Listed entries ::
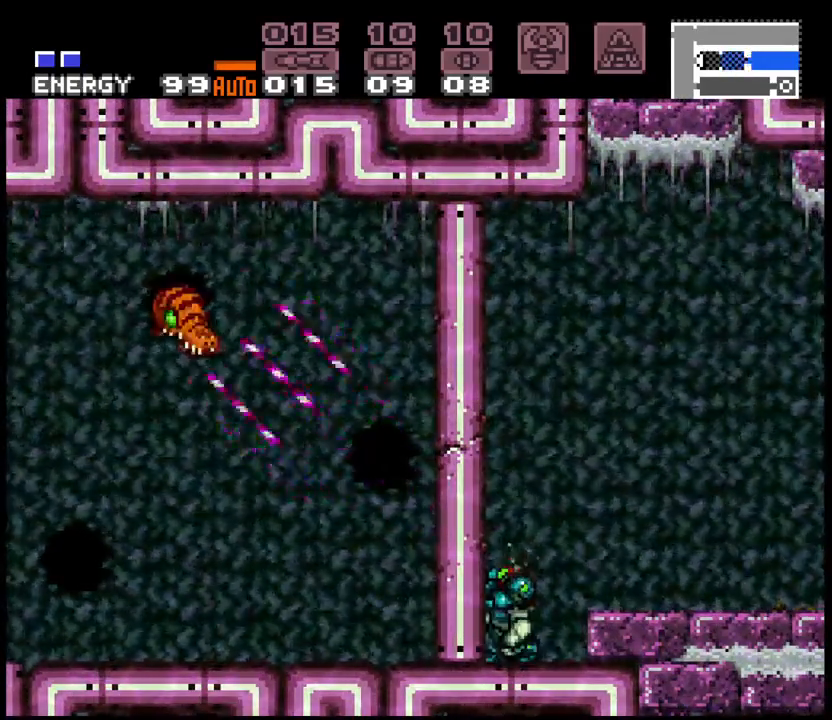
{"dt_ms": 500, "buttons": ["X", "R1"], "events": []}
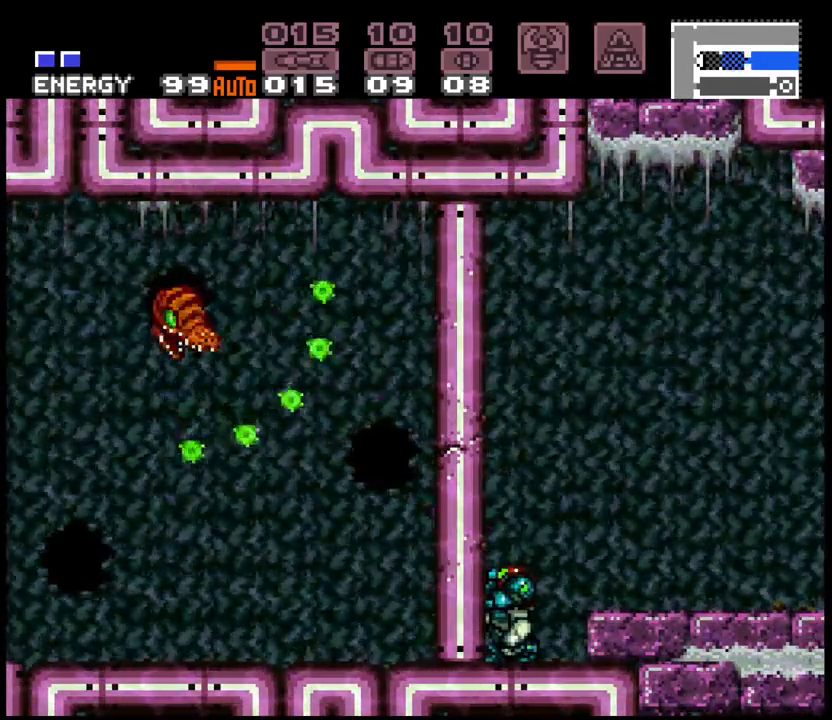
{"dt_ms": 500, "buttons": ["A", "B", "X", "R1"], "events": [[317, "X", "up"], [367, "X", "down"], [400, "B", "down"], [433, "A", "down"]]}
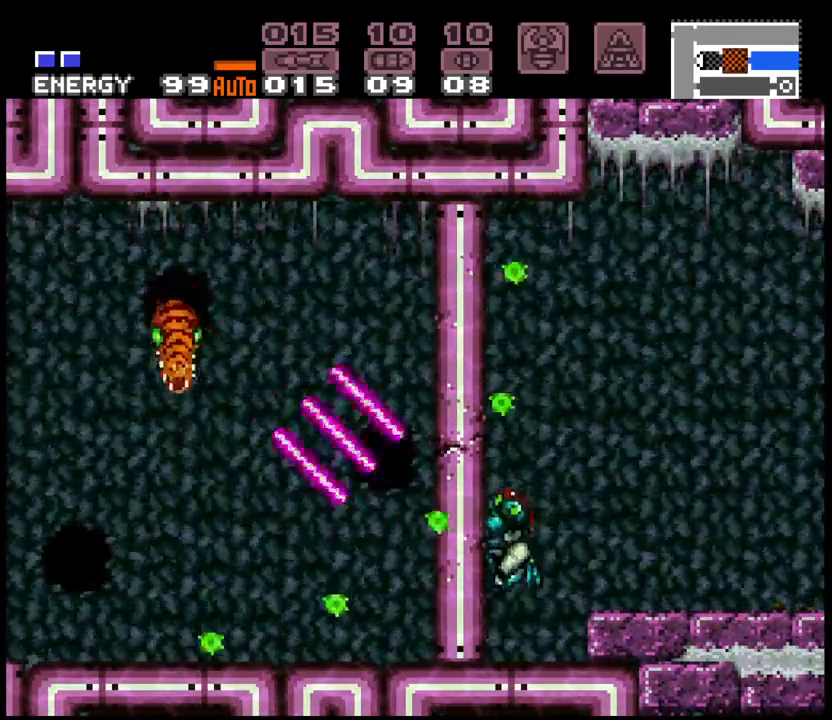
{"dt_ms": 500, "buttons": ["X", "R1"], "events": [[150, "A", "up"], [233, "B", "up"]]}
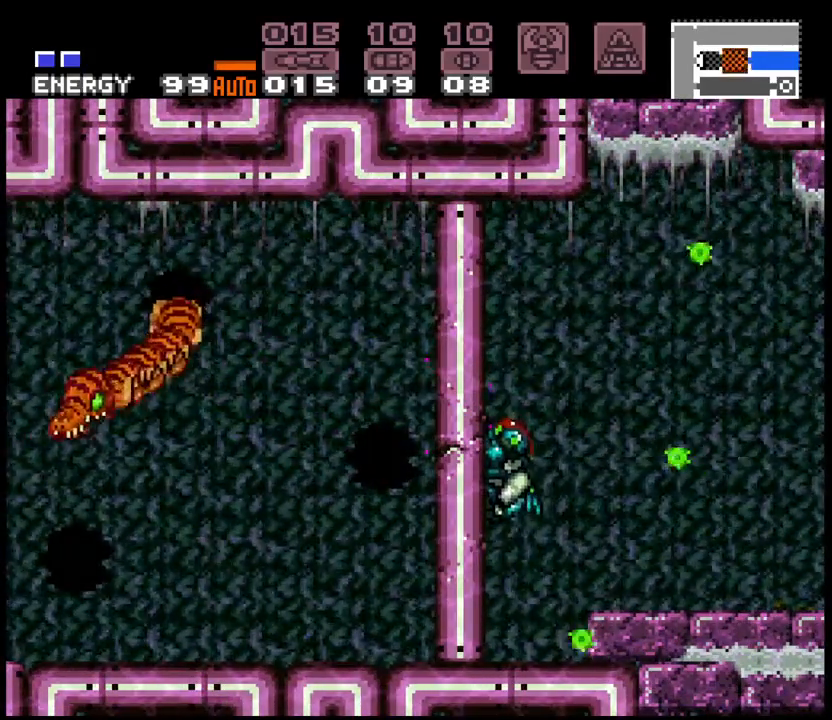
{"dt_ms": 1000, "buttons": ["X"], "events": [[150, "R1", "up"], [433, "DPAD_LEFT", "down"], [450, "X", "up"], [517, "X", "down"], [550, "DPAD_LEFT", "up"]]}
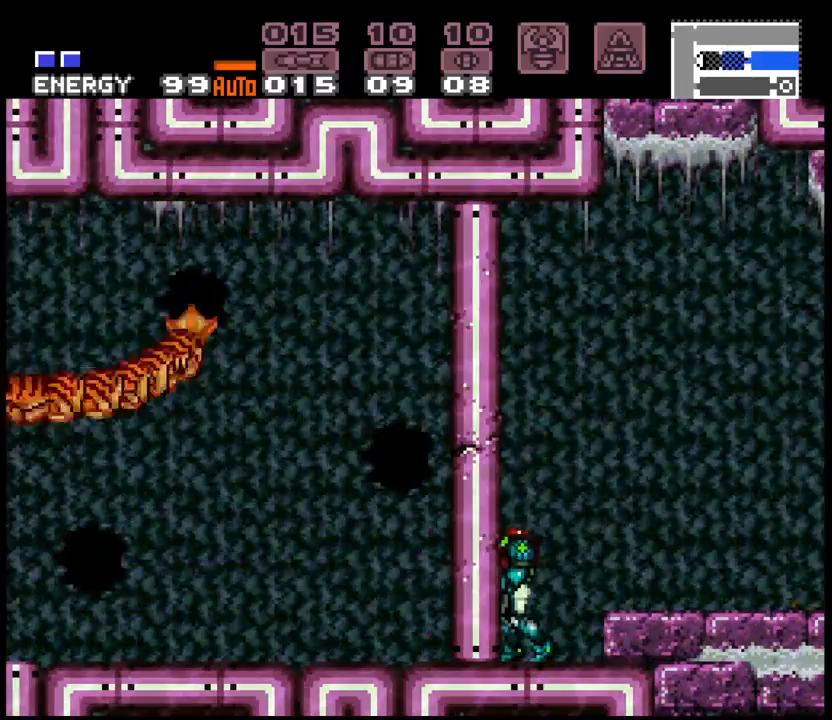
{"dt_ms": 500, "buttons": ["B", "X"], "events": [[500, "B", "down"]]}
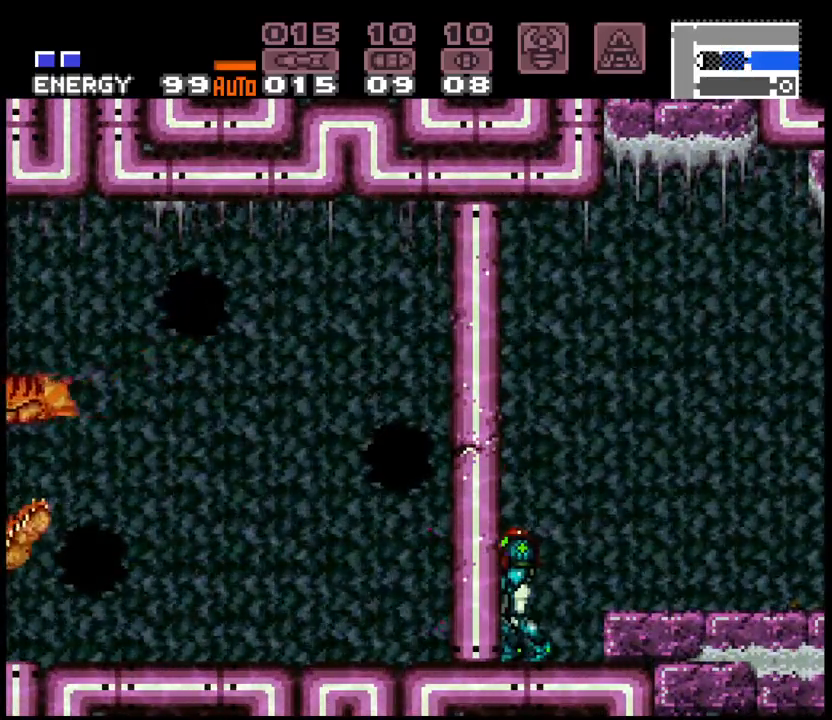
{"dt_ms": 500, "buttons": ["X"], "events": [[67, "B", "up"], [100, "X", "up"], [150, "X", "down"]]}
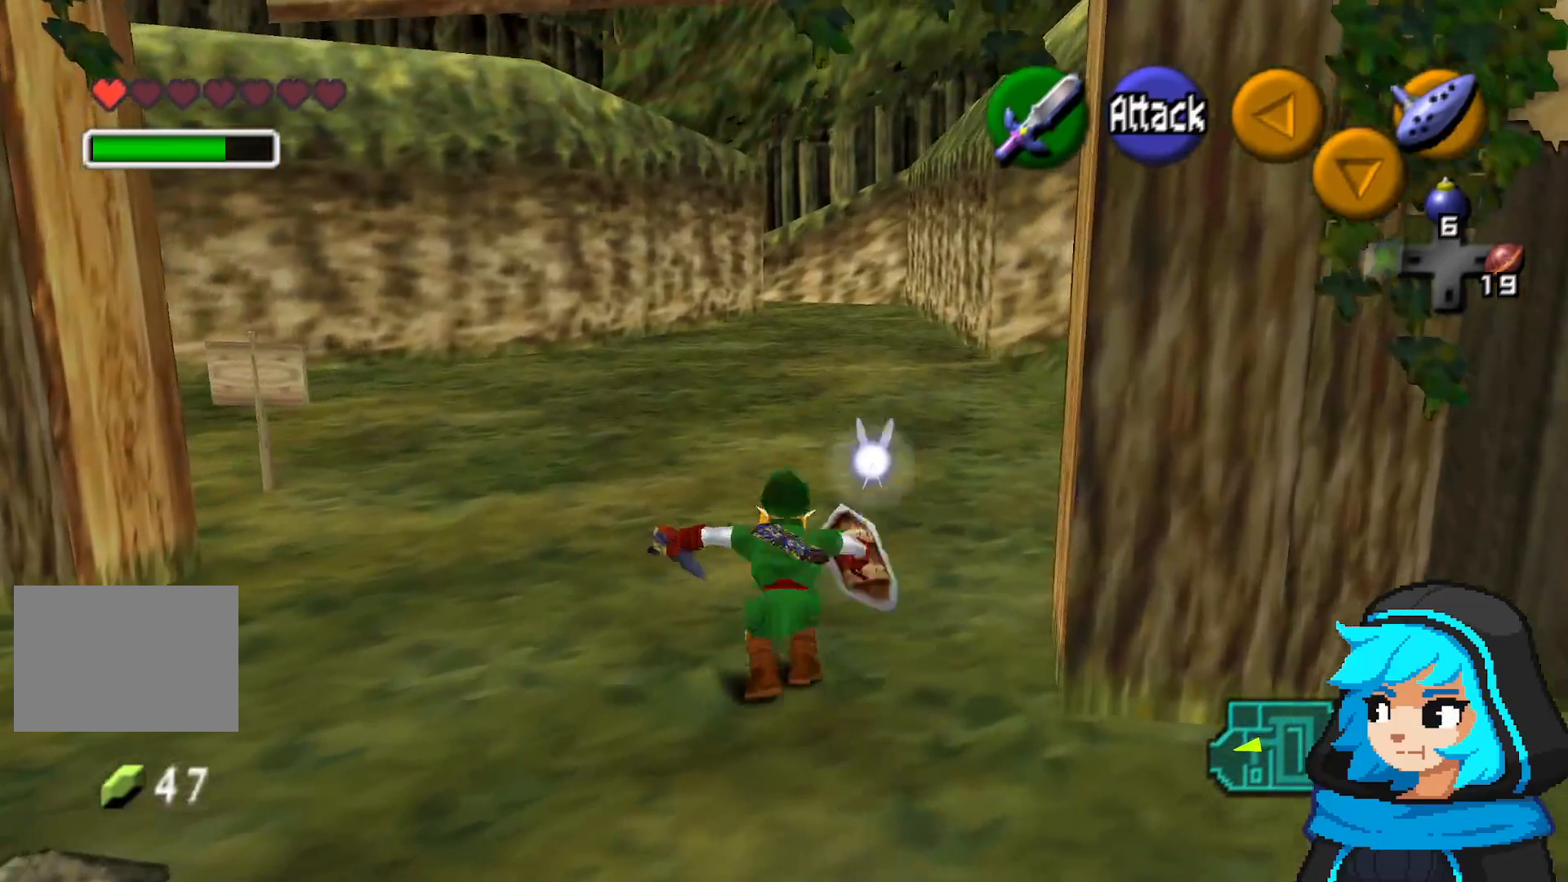
Gameplay with a controller (Nintendo layout); each line is a JSON object with the inputs held at the frame after it. "events" lists button and stick changes between this image and that frame as [ms after this image, input, new state], when the widget could be followed in between. Not read: L3 R3.
{"buttons": [], "left_stick": "up"}
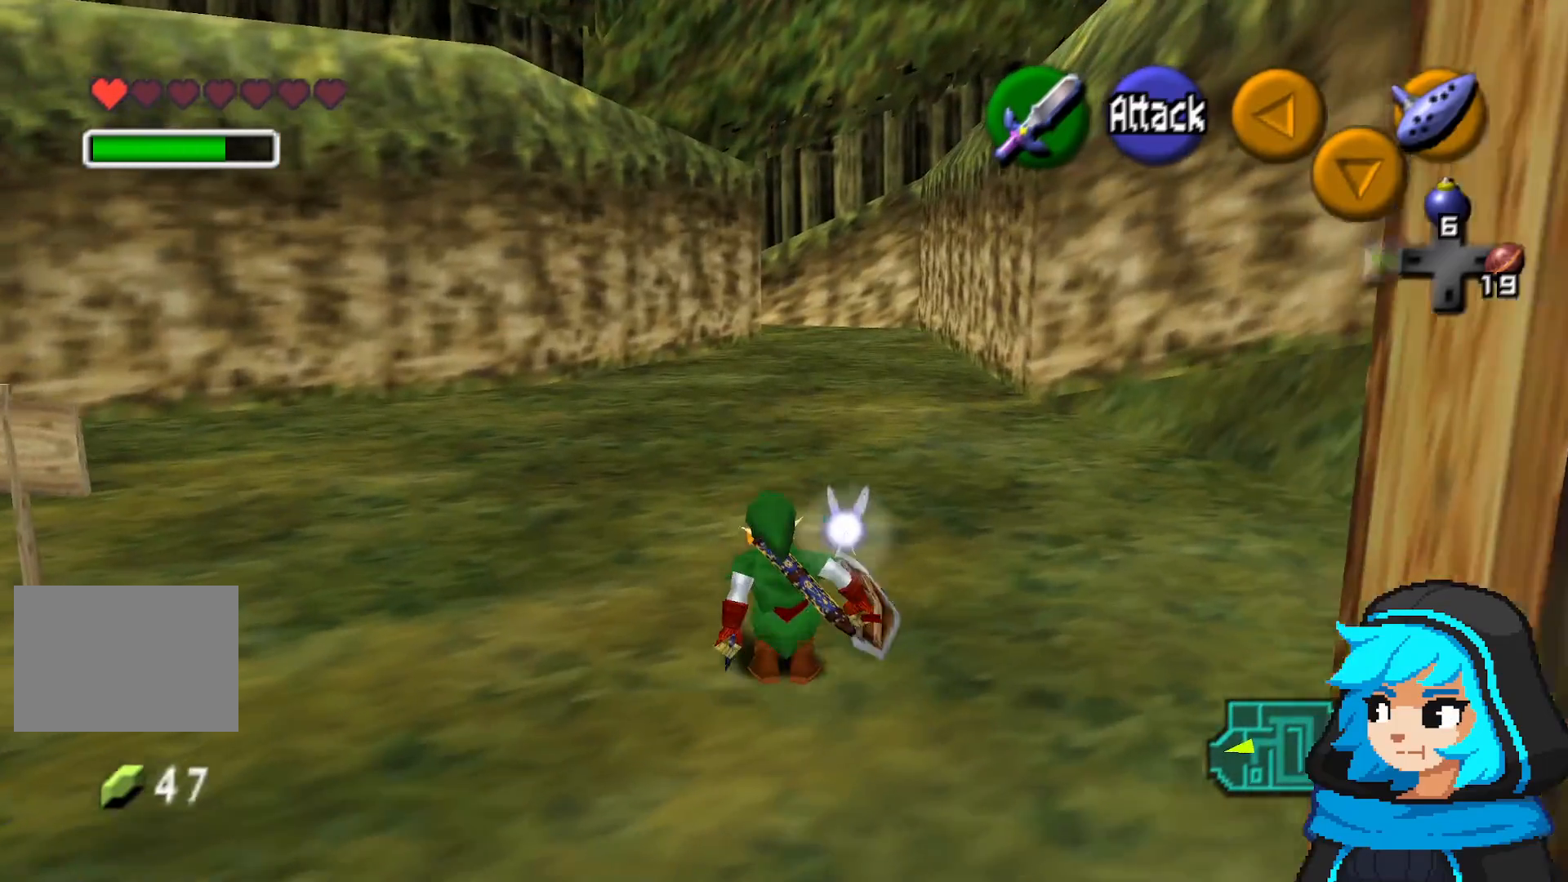
{"buttons": [], "left_stick": "up", "events": [[117, "A", "down"], [317, "A", "up"]]}
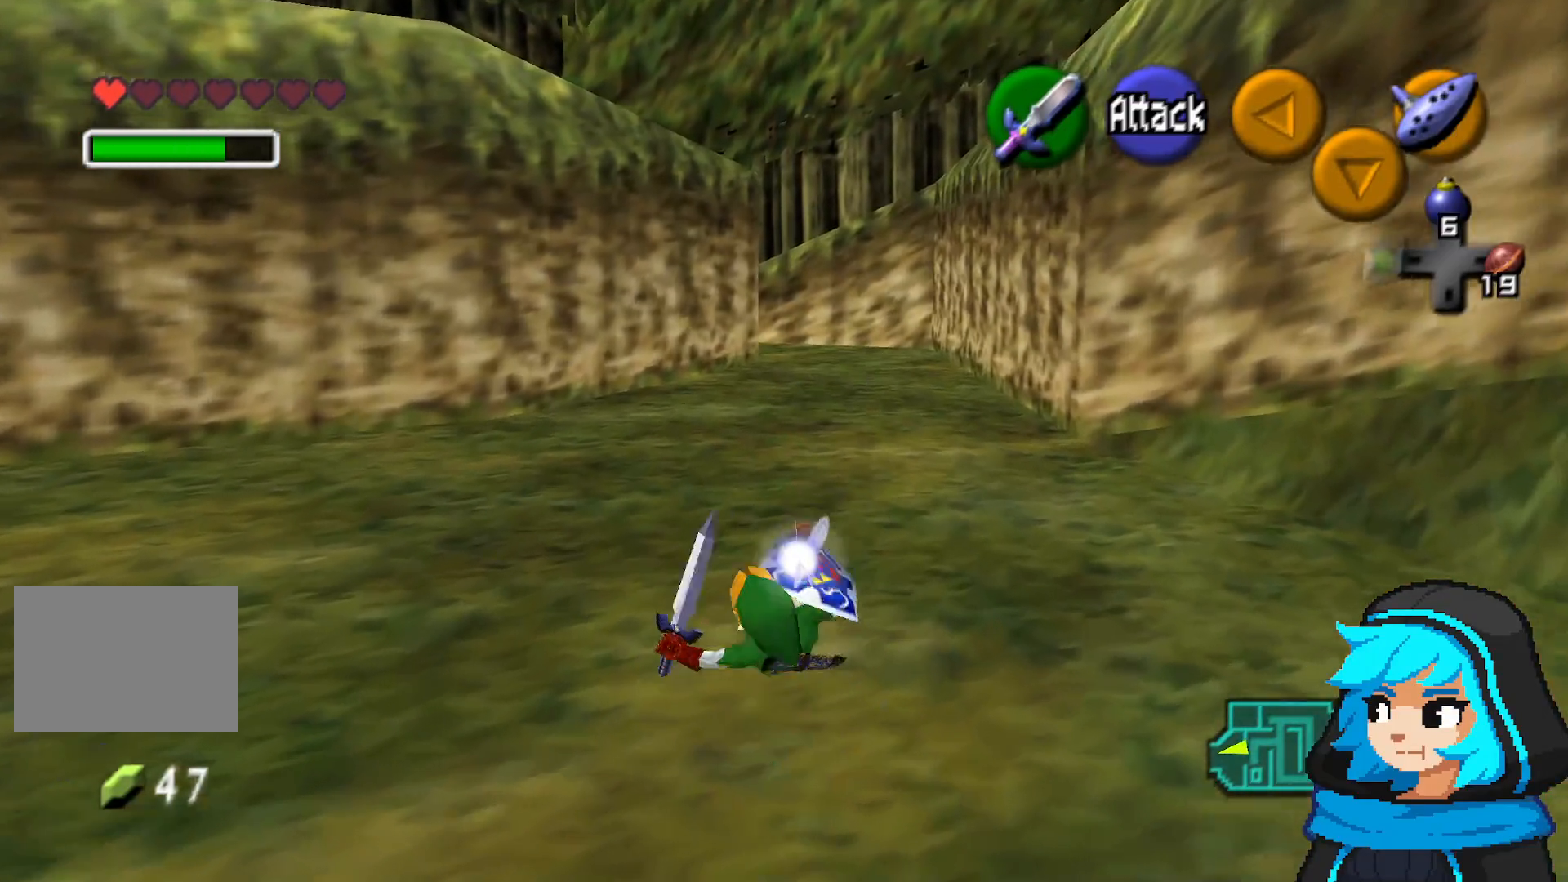
{"buttons": ["A"], "left_stick": "up", "events": [[317, "A", "down"]]}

Task statement :: Setting the pictures aside, return exactly the lines from the line with "Gameplay with a" through the last line of the listing above.

Output for this exercise ::
Gameplay with a controller (Nintendo layout); each line is a JSON object with the inputs held at the frame after it. "events" lists button and stick changes between this image and that frame as [ms after this image, input, new state], when the widget could be followed in between. Not read: L3 R3.
{"buttons": [], "left_stick": "up"}
{"buttons": [], "left_stick": "up", "events": [[117, "A", "down"], [317, "A", "up"]]}
{"buttons": ["A"], "left_stick": "up", "events": [[317, "A", "down"]]}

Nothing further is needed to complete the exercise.